Having multiple embryos transferred will increase the odds of getting pregnant:
In the past, IVF patients have sometimes had to take risks and transfer multiple embryos to fix problems related to getting pregnant. But fertility treatments have improved greatly, so having one embryo transferred no longer means you’re less likely to be successful. For some women, transferring more than one embryo doesn`t increase the chance of getting pregnant, but it does increase the risk of a multiple pregnancy. If you are a good candidate for SET, you will have a similar chance of success having one embryo transferred as you would if you transferred two.
Choosing the right embryo
To pick the highest-quality embryo to transfer, the laboratory grades each embryo based on its appearance. This assessment includes looking at the number and size of the cells, the rate of development, and other factors. Different grading systems are used and may vary from clinic to clinic. Systems also differ depending on whether the embryo is being evaluated in the blastocyst stage.
“Various parameters need to be kept in mind while considering g eSET and should be offered to women who are good candidates to receive a single embryo instead of multiple. For instance, patients who have not succeeded in getting pregnant through IVF in the past and/or patients who are older than 35 years are not suitable for eSET, in some cases. However, freezing extra embryos and transferring in later cycles can give a comparable pregnancy rate without the risks associated with twinning. Additionally, with technologies like PGT-A and PGD, one can select the healthy embryos for eSET. The benefit in choosing eSET is a dramatic drop in multiple pregnancy rates—overall, twin rates after eSET are around 1%-2%. ” added Dr Aruna Ashok.

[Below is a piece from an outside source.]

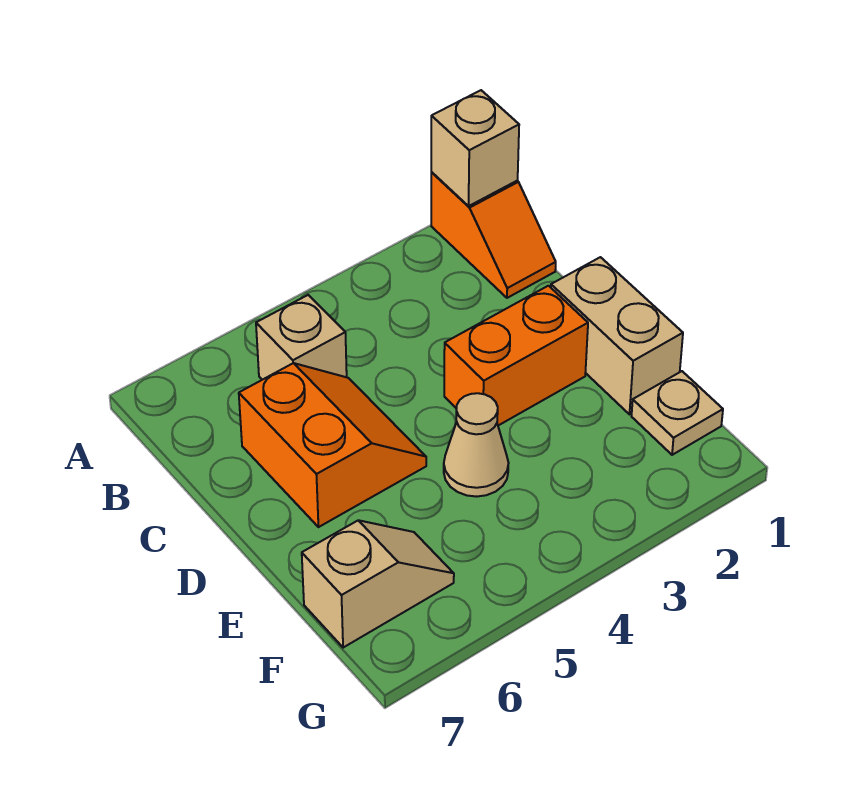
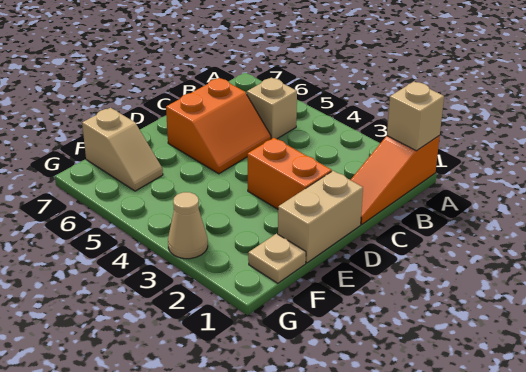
orange slope A1:B1 level 1 top A -> orange slope A1:C1 level 1 top A
tan cone E4 level 1 -> tan cone G3 level 1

Pre-Genetic Testing for Aneuploidies (PGT-A) and Pre-implantation Genetic Diagnosis (PGD)
Genetic abnormalities contribute up to 10 per cent of recurrent pregnancy losses in couples. Embryos with an incorrect number of chromosomes fail to implant or miscarry during the first trimester of pregnancy. Reproductive genetics help in screening the embryos and select the healthy embryo for implantation.

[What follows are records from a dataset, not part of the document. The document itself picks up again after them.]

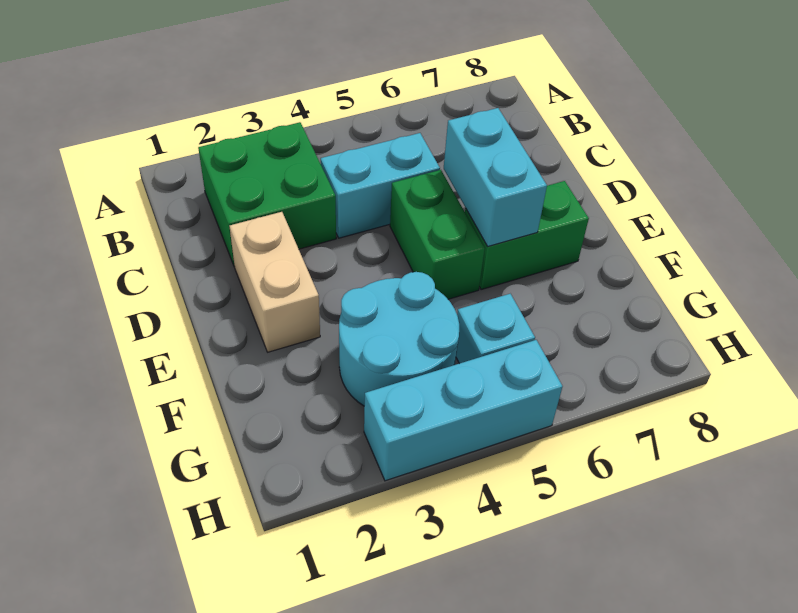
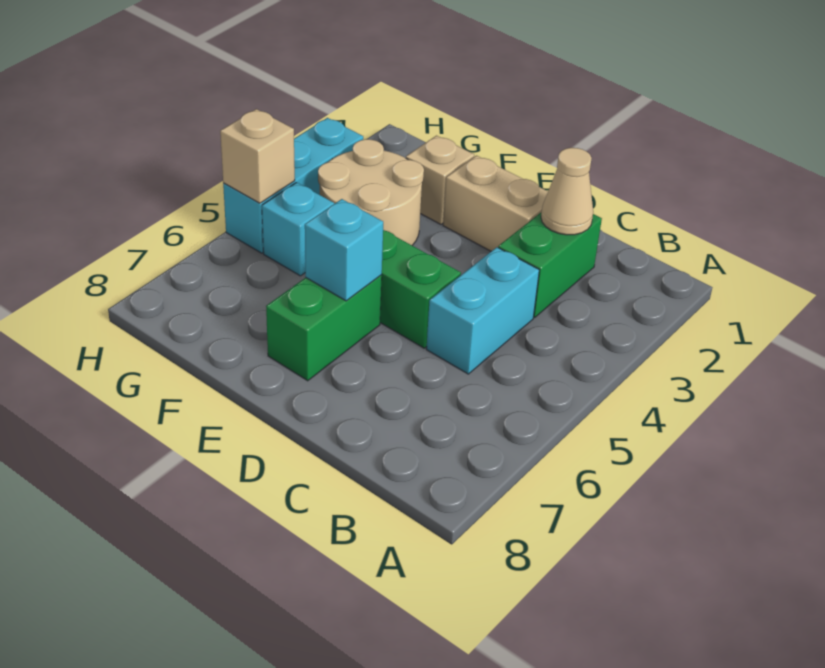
green brick B2:C3 level 1 -> green brick C2:C3 level 1
none -> tan cone C2 level 2
cyan brick D6:E6 level 2 -> cyan brick E6 level 2
none -> tan brick F2 level 1
cyan round brick F3:G4 level 1 -> tan round brick F3:G4 level 1
none -> tan brick H5 level 2

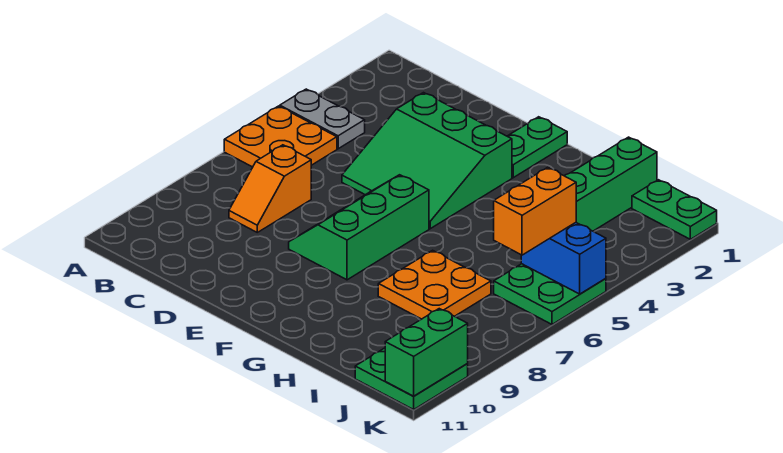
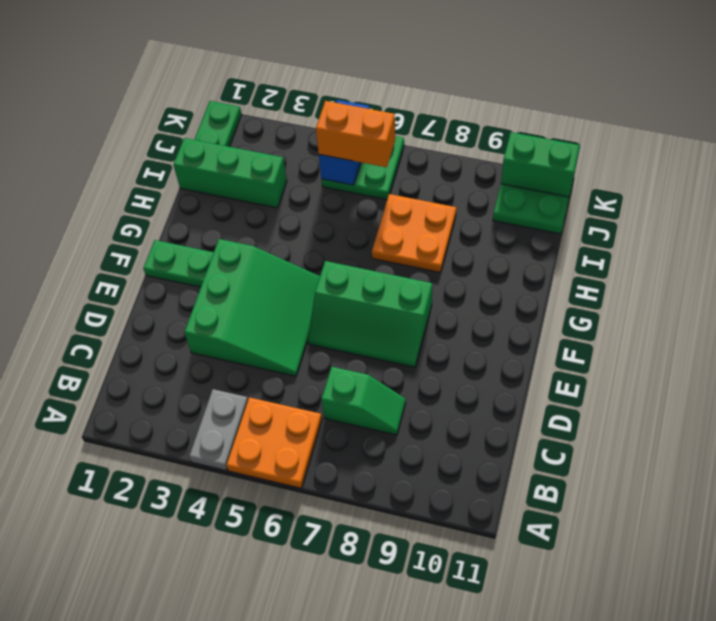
orange slope C7:C8 level 1 top 7 -> green slope C7:C8 level 1 top 7

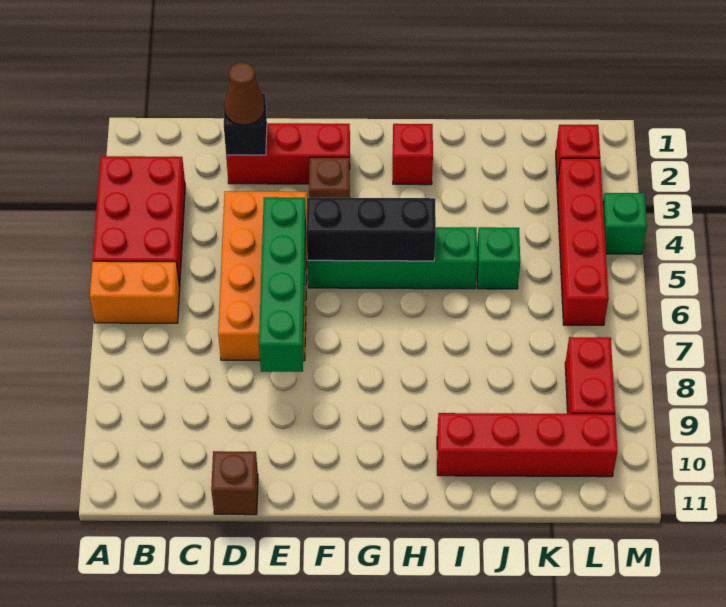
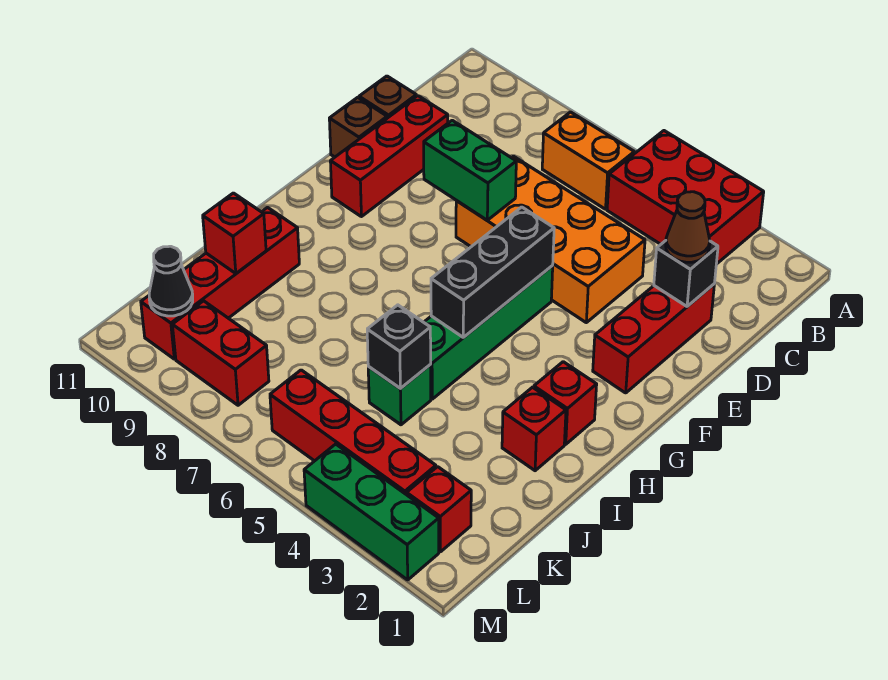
orange brick A6:B6 level 1 -> orange brick B6:B7 level 1
none -> red brick D10:F10 level 1
green brick E5:E8 level 2 -> green brick E7:E8 level 2
brown brick F3 level 1 -> brown brick E11 level 1
none -> red brick I2 level 1
none -> black brick J5 level 2
none -> red brick J10 level 2
none -> black cone L10 level 2
green brick M4 level 1 -> green brick M2:M4 level 1

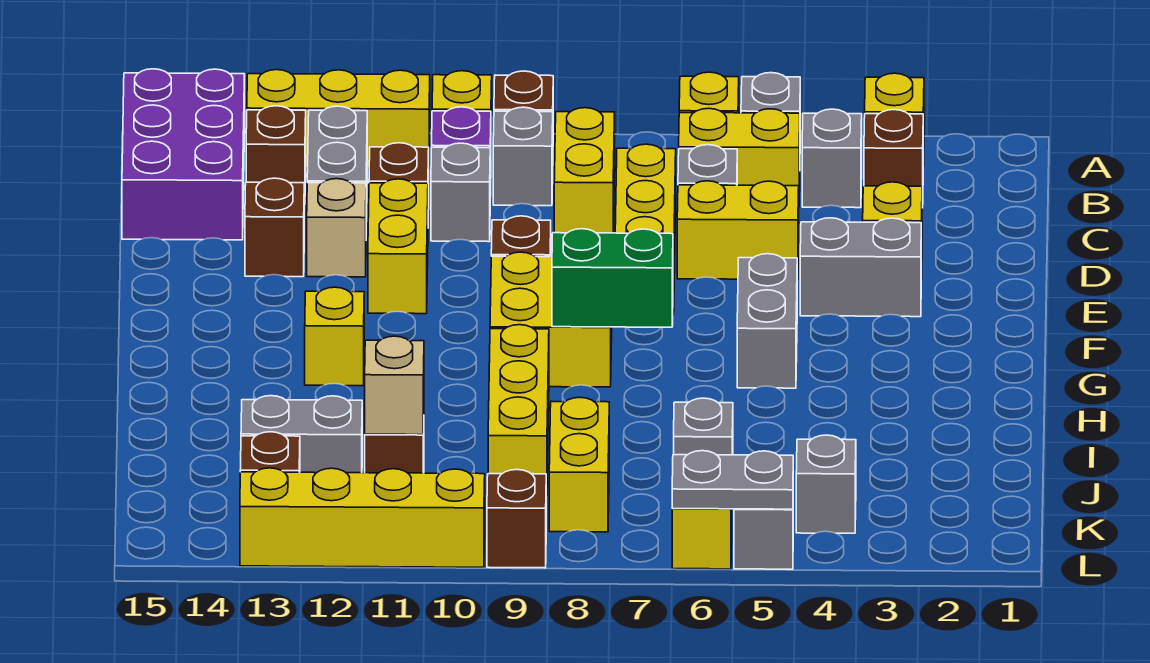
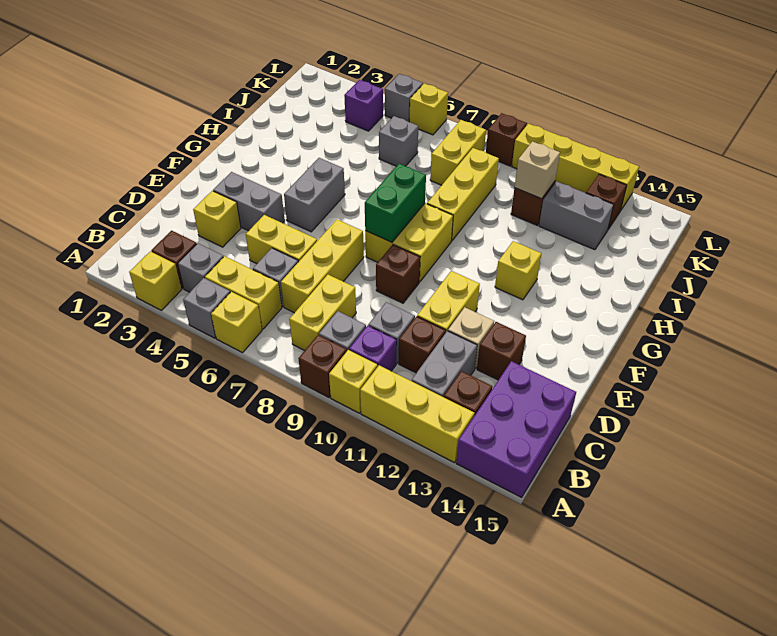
green brick G7:G8 level 2 -> green brick F8:G8 level 2
grey brick K4 level 1 -> purple brick K4 level 1
grey plate L5:L6 level 2 -> none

PGT-A is a last generation genetic test that allows screening for chromosomal abnormalities in embryos during an IVF cycle. All 24 types of chromosomes are analysed using PGT-A in order to detect aneuploidies (alterations in the number of chromosomes) which are the leading cause of miscarriages and implantation failure. All infertile couples are at risk for having abnormal embryos. The risk increases significantly as a woman gets older. An abnormal embryo almost always fails to implant, or even if it does, the pregnancy ends in a biochemical pregnancy, miscarriage, foetal death later in pregnancy, stillbirth or a baby with abnormalities.

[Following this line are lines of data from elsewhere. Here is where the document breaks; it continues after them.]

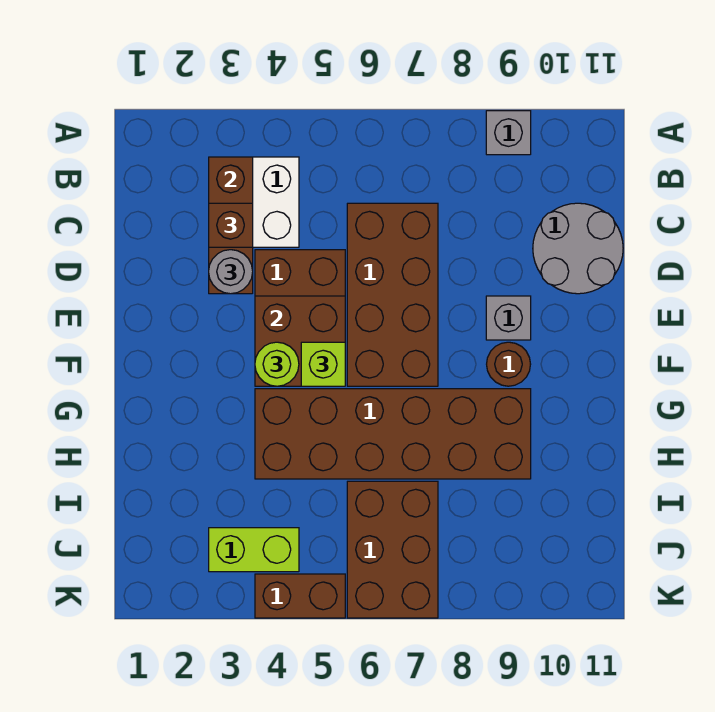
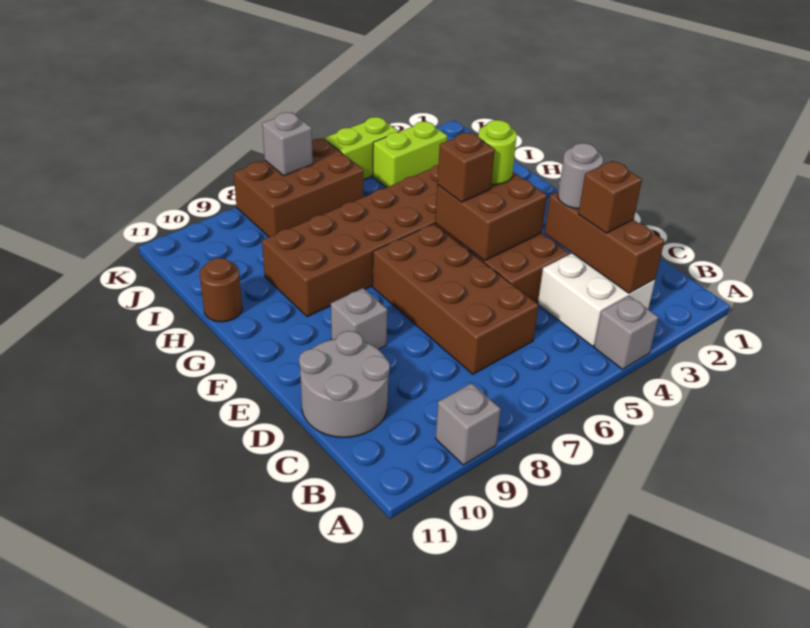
none -> grey brick A4 level 1
lime brick F5 level 3 -> brown brick F5 level 3
brown round brick F9 level 1 -> brown round brick H11 level 1
brown brick I6:K7 level 1 -> brown brick J6:K8 level 1
brown brick K4:K5 level 1 -> lime brick K4:K5 level 1
none -> grey brick K7 level 2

PGD or Pre-implantation genetic diagnosis is a form of genetic testing exercised on the embryo cells produced during an IVF treatment cycle to know the genetic profile of the embryos. It is helpful in selecting the best embryos for pregnancy. Pre-implantation genetic diagnosis (PGD) refers specifically to when one or both genetic parents has a known genetic abnormality and testing is performed on an embryo to determine if it also carries a genetic abnormality.